Teaching: on the front line

六月 6, 2003

What is your experience of teaching? Pat Leon asks teachers how they manage

Name: Joe Kyle Age: 53

Job: Senior lecturer in mathematics, University of Birmingham, and mathematics coordinator, Learning and Teaching Support Network subject centre for maths, statistics and operational research.

Salary: About £40,000

Qualifications: First-class Scottish BSc, English PhD.

Experience: About 30 years. For the first time, I have had my teaching seriously interrupted by illness. So these are more reflections on the front line. I also cannot be quantitative in hours spent teaching, red tape and research.

Teaching bugbears:

(1) The "arithmetisation" of university education with modules, semesters, credits and levels.

(2) E-learning and its attraction to those with pound signs in their eyes.
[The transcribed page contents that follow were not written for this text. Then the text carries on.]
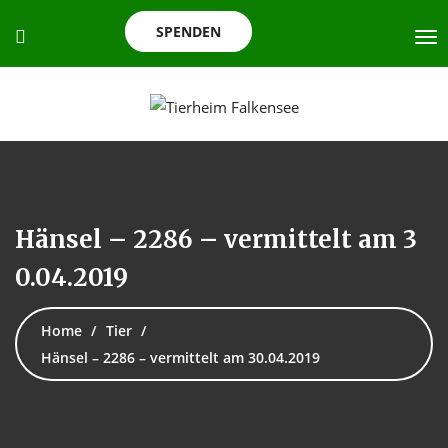
SPENDEN
Hänsel – 2286 – vermittelt am 3
0.04.2019
Home
Tier
Hänsel – 2286 – vermittelt am 30.04.2019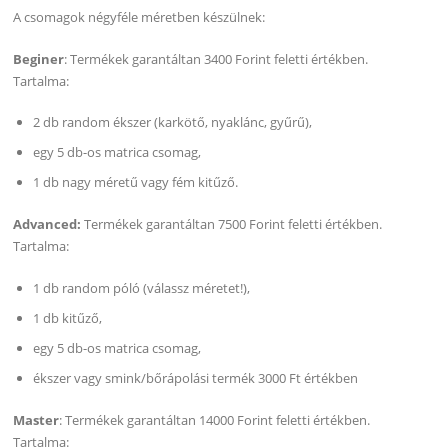
A csomagok négyféle méretben készülnek:
Beginer
: Termékek garantáltan 3400 Forint feletti értékben.
Tartalma:
2 db random ékszer (karkötő, nyaklánc, gyűrű),
egy 5 db-os matrica csomag,
1 db nagy méretű vagy fém kitűző.
Advanced:
Termékek garantáltan 7500 Forint feletti értékben.
Tartalma:
1 db random póló (válassz méretet!),
1 db kitűző,
egy 5 db-os matrica csomag,
ékszer vagy smink/bőrápolási termék 3000 Ft értékben
Master
: Termékek garantáltan 14000 Forint feletti értékben.
Tartalma: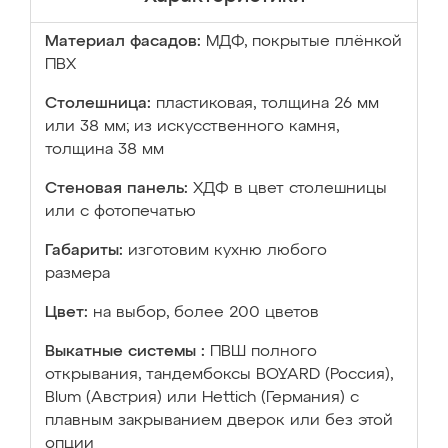
Материал фасадов:
МДФ, покрытые плёнкой
ПВХ
Столешница:
пластиковая, толщина 26 мм
или 38 мм; из искусственного камня,
толщина 38 мм
Стеновая панель:
ХДФ в цвет столешницы
или с фотопечатью
Габариты:
изготовим кухню любого
размера
Цвет:
на выбор, более 200 цветов
Выкатные системы :
ПВШ полного
открывания, тандембоксы BOYARD (Россия),
Blum (Австрия) или Hettich (Германия) с
плавным закрыванием дверок или без этой
опции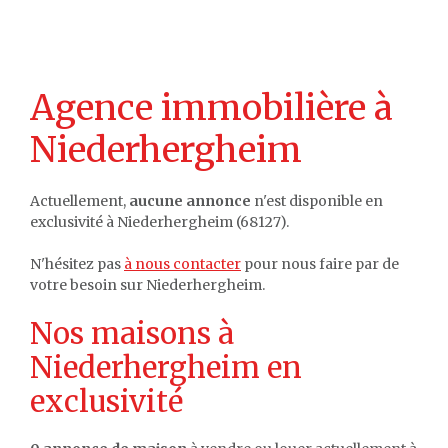
Agence immobilière à
Niederhergheim
Actuellement,
aucune annonce
n'est disponible en
exclusivité à Niederhergheim (68127).
N'hésitez pas
à nous contacter
pour nous faire par de
votre besoin sur Niederhergheim.
Nos maisons à
Niederhergheim en
exclusivité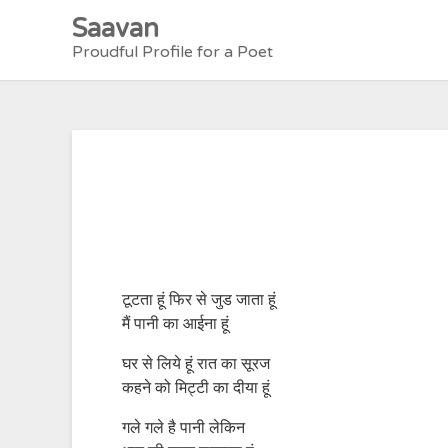
Skip
Saavan
to
Proudful Profile for a Poet
content
टूटता हूं फिर से जुड जाता हूं
मैं पानी का आईना हूं
घर से लिये हूं रात का सूरज
कहने को मिट्टी का दीया हूं
गले गले है पानी लेकिन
There are marvellous ways to use information technology with students but there is still a need for human interaction

(3) Fears that we may enter a mathematical Dark Age with ill-informed media sniping about whether we really need mathematics. There is a dearth of decent teachers in schools and disillusionment among those who remain.

How would you solve them? Time may solve the first two but we will not have the third tackled until a serious effort is made to improve the situation in schools.

Teaching tips: I learnt most from watching others. Unfortunately, teaching observation has become formalised into audit trails.

Outside interests: Reading around my subject (as scholarship seems no longer to be part of the job, it comes under this heading). Shuffling around the northern hills pretending to be a fell runner.

Career highpoints: Still to come perhaps. There have been outstanding times but my mind returns to the gesture of thanks from a student of rather modest ability. He showed his appreciation in malt whisky.